»Sag mal, Mama, ist es wahr, daß dieses fremde Mädchen von Papa ein Reitpferd geschenkt bekommen hat? Anka hat so etwas erlauscht…«
»Aha…«, warf Philchen trokken ein. »Daher weht der Wind! Hoffentlich wird dein Reinhold seiner Tochter die vorwitzigen Ohren stutzen. Aber sprich nur weiter.«
»Tante Philine, daß du deine Spitzfindigkeiten nicht lassen kannst!«
»Genauso wenig wie du deine Mißgunst gegen das fremde Mädchen«, kam die Antwort prompt. »Aber damit du nicht länger um das herumzurätseln brauchst, was dir deine neunmalkluge Tochter zutrug, will ich dir verraten, daß das fremde Mädchen wirklich seit gestern glückliche Besitzerin eines Reitpferdes ist…«
»Aber, mein Gott, das kostet doch Geld!« jammerte Thea dazwischen. »Das kann das Mädchen von seinem Gehalt doch unmöglich bezahlen. Stell dir mal vor, was ein Reitpferd selbst schon kostet, und dann die Unterhaltung noch dazu. Damit kann man ja ein Kind ernähren und kleiden. Anka hat so manches nötig, aber man kann doch nicht verlangen, daß ihr Stiefvater…«
»Jetzt hör aber auf, Thea!« wurde das Gejammer nun selbst der nachsichtigen Mutter zuviel. »Für Anka zahle ich monatlich hundert Mark aus meiner Tasche, obwohl ich das gar nicht nötig habe. Denn ein Mann, der eine Witwe mit Kind heiratet, wird sich wohl denken können, daß er dieses Kind mit ernähren muß. Und soweit ich Reinhold beurteile, wird er das als selbstverständlich erachten.
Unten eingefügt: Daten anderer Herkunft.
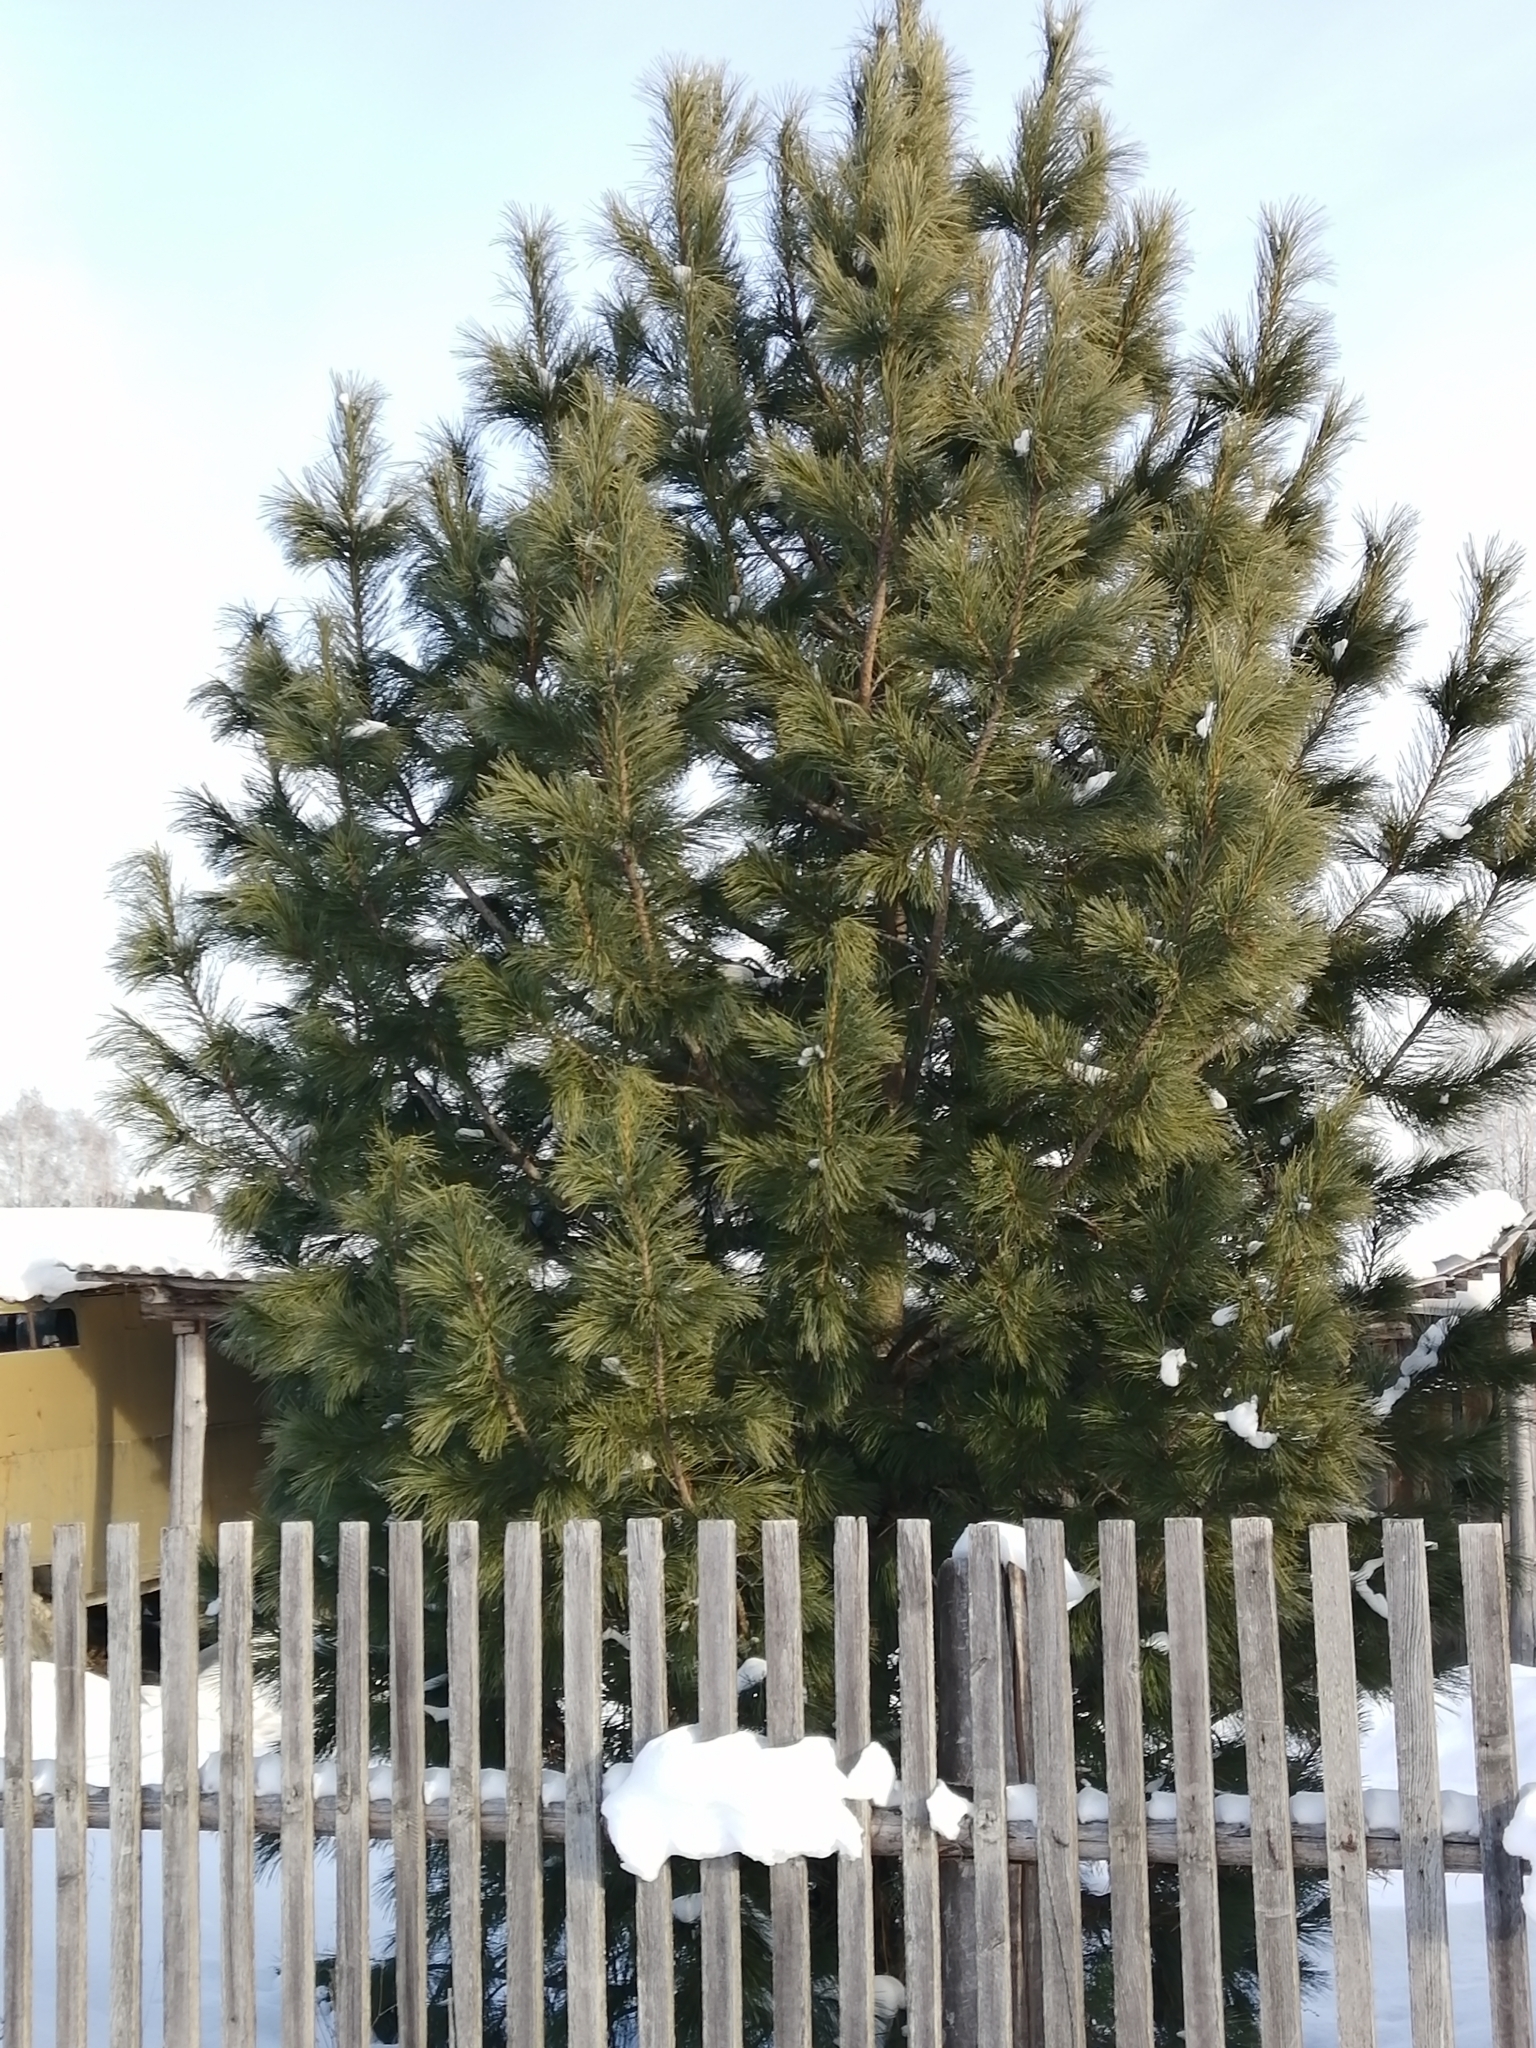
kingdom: Plantae
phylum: Tracheophyta
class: Pinopsida
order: Pinales
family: Pinaceae
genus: Pinus
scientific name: Pinus sibirica
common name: Siberian pine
Nur deine Habgier, leider muß ich den krassen Ausdruck jetzt auch gebrauchen – sucht nach Gründen, um möglichst viel aus dem Portemonnaie deiner Eltern ziehen zu können…«
»Aber, Mama, welch eine vulgäre Bezeichnung!«
»Ach was, vulgär oder nicht! Jedem Menschen reißt einmal die Geduld, und meine war doch wahrlich langmütig genug. Vater hat sich mit Reinhold schon längst geeinigt, der von seiner Großzügigkeit wirklich beschämt war. Und wenn ich dir einen guten Rat geben darf, dann zeige diesem wahrhaft anständigen Menschen nie deine Mißgunst. Das könnte ihn nämlich abstoßen und dein erwartetes Eheglück beeinträchtigen.«
Man sagt den Menschen nach, daß sie manchmal vor Verblüffung den Mund zu schließen vergessen – und das war jetzt bei Thea tatsächlich der Fall. Was war denn plötzlich mit ihrer sanften, stillen Mutter los? In so geharnischter Stimmung hatte sie diese noch nie gesehen.
»Mama, was ist dir denn geschehen?« fragte sie ängstlich. »So spricht eine Mutter doch nicht mit ihrem Kind! Und ich war dir immer eine gute Tochter.«
»Ja, solange ich dir den Willen tat – und zwar aus Bequemlichkeit und Schwäche«, bemerkte Ottilie bitter. »Aber wenn jemand dem Tod so nahe war wie ich und dieser gewährt einem dann doch noch eine Frist, dann lernt man das Leben mit anderen Augen ansehen. Vor allen Dingen lernt man Gericht halten über sein Tun und Lassen – auch Unterlassen. Das möchte ich nun nachholen, solange mir noch Zeit dazu bleibt. Und so möchte ich es nicht unterlassen, dir zu sagen, daß deine Mißgunst abstoßend wirkt. Kämpfe also gegen sie an.«
Da ging Thea tiefgekränkt davon, und Philchen schmunzelte.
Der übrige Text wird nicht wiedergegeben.